= Harold Grieve =

American art director and interior designer

Harold Grieve (February 1, 1901 – November 3, 1993) was a motion picture art director and interior designer.

Born in Los Angeles, California, he attended Hollywood High School then studied art at the "School of Illustration and Painting" run by John Francis Smith in Los Angeles. In the early 1920s Grieve went to work in the film industry as a set designer and art director. He became one of the founding members of the Academy of Motion Picture Arts and Sciences and remained active all his life in the Academy's library of historical records.

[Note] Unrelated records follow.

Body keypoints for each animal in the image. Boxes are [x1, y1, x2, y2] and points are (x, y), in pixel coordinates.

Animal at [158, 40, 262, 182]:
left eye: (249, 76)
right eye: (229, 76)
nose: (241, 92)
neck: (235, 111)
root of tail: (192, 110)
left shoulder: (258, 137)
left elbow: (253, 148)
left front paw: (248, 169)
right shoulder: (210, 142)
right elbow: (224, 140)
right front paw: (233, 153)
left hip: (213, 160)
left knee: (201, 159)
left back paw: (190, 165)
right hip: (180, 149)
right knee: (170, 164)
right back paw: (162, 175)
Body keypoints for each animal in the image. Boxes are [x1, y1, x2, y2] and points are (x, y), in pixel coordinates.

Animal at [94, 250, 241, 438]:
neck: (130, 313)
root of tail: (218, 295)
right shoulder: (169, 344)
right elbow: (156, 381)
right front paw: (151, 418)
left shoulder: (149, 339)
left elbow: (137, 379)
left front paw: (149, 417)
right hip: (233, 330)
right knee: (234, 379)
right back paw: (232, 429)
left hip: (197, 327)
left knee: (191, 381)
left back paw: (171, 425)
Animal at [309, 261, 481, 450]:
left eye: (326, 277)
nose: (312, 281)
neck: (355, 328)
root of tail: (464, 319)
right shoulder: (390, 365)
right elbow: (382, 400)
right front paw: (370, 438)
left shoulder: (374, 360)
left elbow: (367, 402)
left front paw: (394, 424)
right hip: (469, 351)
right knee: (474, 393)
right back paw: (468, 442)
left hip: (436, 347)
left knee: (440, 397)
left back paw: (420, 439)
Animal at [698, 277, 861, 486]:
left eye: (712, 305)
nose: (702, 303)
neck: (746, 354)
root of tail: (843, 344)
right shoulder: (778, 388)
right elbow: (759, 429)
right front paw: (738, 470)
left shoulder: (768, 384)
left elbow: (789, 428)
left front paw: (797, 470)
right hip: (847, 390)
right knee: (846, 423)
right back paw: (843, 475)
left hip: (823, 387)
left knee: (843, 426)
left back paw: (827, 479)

Near the beginning of the 1930s, Grieve gave up working for a film studio to set up an interior design business. In 1932 his wife, former star of the silent era Jetta Goudal, whom he married in 1930, joined him in the business. Among other things, they designed the interior of a dream home for crooner Bing Crosby and the interior of Toujours Eblouissante, the Palm Springs estate of French opera star Lily Pons that was featured in Architectural Digest. As well, Grieve did the interior of actress Colleen Moore's famous dollhouse that toured the U.S. and which can now be seen on display at Chicago's Museum of Science and Industry.

Harold Grieve's wife died in 1985 in Los Angeles and he died there in 1993. They are interred together in a private room at the Great Mausoleum, Sanctuary of the Angels, at Forest Lawn Memorial Park Cemetery in Glendale, California.